Our physical health can have a significant impact on our mental wellbeing, which is why we need to get good night sleep, so: How did you sleep last night? Are you eating a balanced diet and being dehydrated? Take a moment to reflect on these questions, should they trigger thoughts, things within you, then those are cues for you to consider getting help. Just like we get our vehicles serviced so they don’t break down on the road the same way we need to take our brain /mental health for assessment, support and treatment so it doesn’t drag us somewhere we do not understand.
Don’t trivialise the stressors and stresses filling your stress container for they need to be unlocked, understood, drained, through help, possibly from mental health professionals, counsellors, coaching and clinical psychologists and psychiatrists.
Let me conclude with this story: A football match had been arranged for some young boys; sadly the referee didn’t turn up, putting the boys in a state of discomfort that led to someone being asked to substitute as referee.

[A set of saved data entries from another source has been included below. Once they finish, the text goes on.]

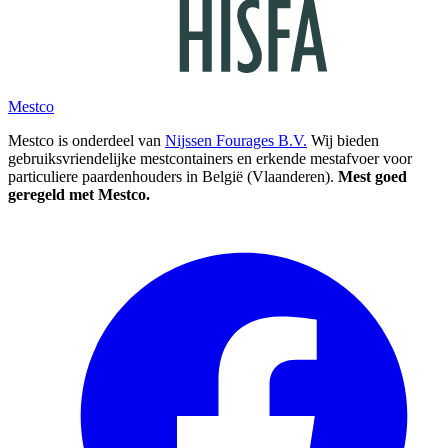
Mestco
Mestco is onderdeel van
Nijssen Fourages B.V.
Wij bieden
gebruiksvriendelijke mestcontainers en erkende mestafvoer voor
particuliere paardenhouders in België (Vlaanderen).
Mest goed
geregeld met Mestco.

But he had no whistle, there were no markings for the boundaries of the pitch and also, he didn’t know the rules nearly as well as some of the boys.

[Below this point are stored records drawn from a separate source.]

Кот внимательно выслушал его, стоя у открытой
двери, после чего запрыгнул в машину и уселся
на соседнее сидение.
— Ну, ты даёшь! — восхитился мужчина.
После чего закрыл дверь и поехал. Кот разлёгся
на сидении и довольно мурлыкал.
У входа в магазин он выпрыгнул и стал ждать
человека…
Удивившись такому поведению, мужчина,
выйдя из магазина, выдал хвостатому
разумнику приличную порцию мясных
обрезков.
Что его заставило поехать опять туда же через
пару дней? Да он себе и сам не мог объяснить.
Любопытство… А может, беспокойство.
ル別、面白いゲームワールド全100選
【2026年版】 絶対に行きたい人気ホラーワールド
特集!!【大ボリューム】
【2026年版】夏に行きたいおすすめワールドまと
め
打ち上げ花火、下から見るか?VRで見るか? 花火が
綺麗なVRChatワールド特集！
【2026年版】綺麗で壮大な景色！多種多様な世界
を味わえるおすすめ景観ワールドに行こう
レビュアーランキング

The football game sooner than later descended into complete chaos, some started shouting the ball was in, while others said that it was out. Truth is, the substitute referee wasn’t sure, so he allowed things to run. Then the foul started. Some cried, “Foul.” Others said, “No foul.” Since he didn’t know who was right, he allowed them to play on. Then the boys began to get hurt. Soon after, the original referee arrived; at this time three boys were lying down ‘injured’ and all others shouting at the substitute referee. Then the whistle was blown by the original referee, reorganising the football game, because the right hands stirred things in the right direction and it turned out fun and fruitful.